> Consegne
1. Nel blocco di testo, riscrivi in forma più breve il paragrafo che comincia con «L’azione si rifarebbe», mantenendone i fatti principali.
2. Secondo il blocco di testo, in che anno fu fondata la Filmmakers United Against Apartheid?
3. Traduci in inglese questa frase del blocco di testo: «L’obiettivo, allora, era impedire che l’industria del cinema statunitense distribuisse film nel Sud Africa dell’apartheid.»

> Blocco di testo
* * *

Il documento esprime anche sostegno ai cineasti palestinesi, i quali, in questi mesi di guerra tra Israele e Hamas, hanno dovuto affrontare «razzismo e disumanizzazione» nel contesto degli attacchi alla Striscia di Gaza. La lettera assicura che chi l’ha sottoscritta non proietterà film, non parteciperà né collaborerà con organizzazioni «implicate nel genocidio e nell’apartheid contro il popolo palestinese».

L’azione si rifarebbe a un precedente nobile in particolare. Gli organizzatori hanno infatti indicato un modello per la loro protesta: la Filmmakers United Against Apartheid, fondata da Jonathan Damme, Martin Scorsese e altri 100 registi di spicco nel 1987. L’obiettivo, allora, era impedire che l’industria del cinema statunitense distribuisse film nel Sud Africa dell’apartheid.

«La stragrande maggioranza delle produzioni e distribuzioni israeliane, dei loro agenti vendita, dei loro cinema e delle istituzioni cinematografiche non si è mai espressa a favore di un pieno riconoscimento internazionale dei diritti dei palestinesi», questo ha dichiarati la Film Workers for Palestine.

Tra gli ulteriori firmatari dell’appello, Yorgos Lanthimos, Ava DuVernay, Adam McKay, Emma Seligman, Joshua Oppenheimer, Mike Leigh, Lily Gladstone, Aimee Lou Wood, Paapa Essiedu, Gael Garcia Bernal, Javier Bardem, Joe Alwyn e Josh O’Connor.

* * *

> Sezione dati

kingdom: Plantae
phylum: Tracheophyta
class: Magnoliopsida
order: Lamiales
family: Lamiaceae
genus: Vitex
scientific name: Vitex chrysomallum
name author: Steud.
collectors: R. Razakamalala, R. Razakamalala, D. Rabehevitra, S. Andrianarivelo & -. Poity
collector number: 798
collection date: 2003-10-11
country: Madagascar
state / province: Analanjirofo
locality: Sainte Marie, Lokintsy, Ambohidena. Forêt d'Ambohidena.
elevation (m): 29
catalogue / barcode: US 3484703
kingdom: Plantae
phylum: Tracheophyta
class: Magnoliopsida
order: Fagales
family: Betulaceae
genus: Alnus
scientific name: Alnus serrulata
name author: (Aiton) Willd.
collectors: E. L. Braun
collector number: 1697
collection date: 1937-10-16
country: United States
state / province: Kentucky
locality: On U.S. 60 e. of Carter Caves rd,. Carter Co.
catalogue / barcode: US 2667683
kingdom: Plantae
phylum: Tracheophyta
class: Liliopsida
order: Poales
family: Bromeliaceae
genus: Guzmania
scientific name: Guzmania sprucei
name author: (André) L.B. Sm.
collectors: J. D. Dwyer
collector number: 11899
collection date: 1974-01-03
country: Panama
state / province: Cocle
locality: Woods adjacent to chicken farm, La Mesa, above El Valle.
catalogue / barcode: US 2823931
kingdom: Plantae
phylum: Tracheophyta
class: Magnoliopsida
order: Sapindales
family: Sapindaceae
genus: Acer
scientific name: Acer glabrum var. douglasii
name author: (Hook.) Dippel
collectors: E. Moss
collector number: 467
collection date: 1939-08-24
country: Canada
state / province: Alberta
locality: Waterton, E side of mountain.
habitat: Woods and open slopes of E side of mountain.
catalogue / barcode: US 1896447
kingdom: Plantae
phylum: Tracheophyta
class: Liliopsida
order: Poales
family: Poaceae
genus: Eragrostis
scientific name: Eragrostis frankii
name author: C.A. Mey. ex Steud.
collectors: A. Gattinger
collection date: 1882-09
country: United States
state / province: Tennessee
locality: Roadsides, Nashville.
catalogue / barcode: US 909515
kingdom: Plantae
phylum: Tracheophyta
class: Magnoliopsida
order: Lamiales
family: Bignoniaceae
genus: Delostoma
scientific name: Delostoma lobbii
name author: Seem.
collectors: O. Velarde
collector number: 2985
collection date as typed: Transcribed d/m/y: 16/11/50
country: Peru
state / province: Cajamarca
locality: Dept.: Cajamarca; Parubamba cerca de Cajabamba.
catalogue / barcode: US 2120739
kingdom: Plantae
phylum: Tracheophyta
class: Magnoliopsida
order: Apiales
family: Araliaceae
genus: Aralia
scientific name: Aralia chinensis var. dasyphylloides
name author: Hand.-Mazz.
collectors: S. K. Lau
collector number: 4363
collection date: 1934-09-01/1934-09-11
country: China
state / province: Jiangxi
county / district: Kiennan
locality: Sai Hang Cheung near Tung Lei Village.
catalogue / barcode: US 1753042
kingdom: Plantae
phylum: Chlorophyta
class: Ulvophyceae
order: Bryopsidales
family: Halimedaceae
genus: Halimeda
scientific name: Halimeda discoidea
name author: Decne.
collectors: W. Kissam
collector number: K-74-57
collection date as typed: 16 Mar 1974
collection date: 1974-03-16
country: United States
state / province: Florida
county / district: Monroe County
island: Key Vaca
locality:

* * *

> Soluzioni
1. La protesta si ispira alla Filmmakers United Against Apartheid, fondata nel 1987 da Jonathan Damme, Martin Scorsese e altri 100 registi di spicco per impedire che l’industria del cinema statunitense distribuisse film nel Sud Africa dell’apartheid.

2. Nel 1987.

3. The goal at the time was to prevent the US film industry from distributing films in apartheid South Africa.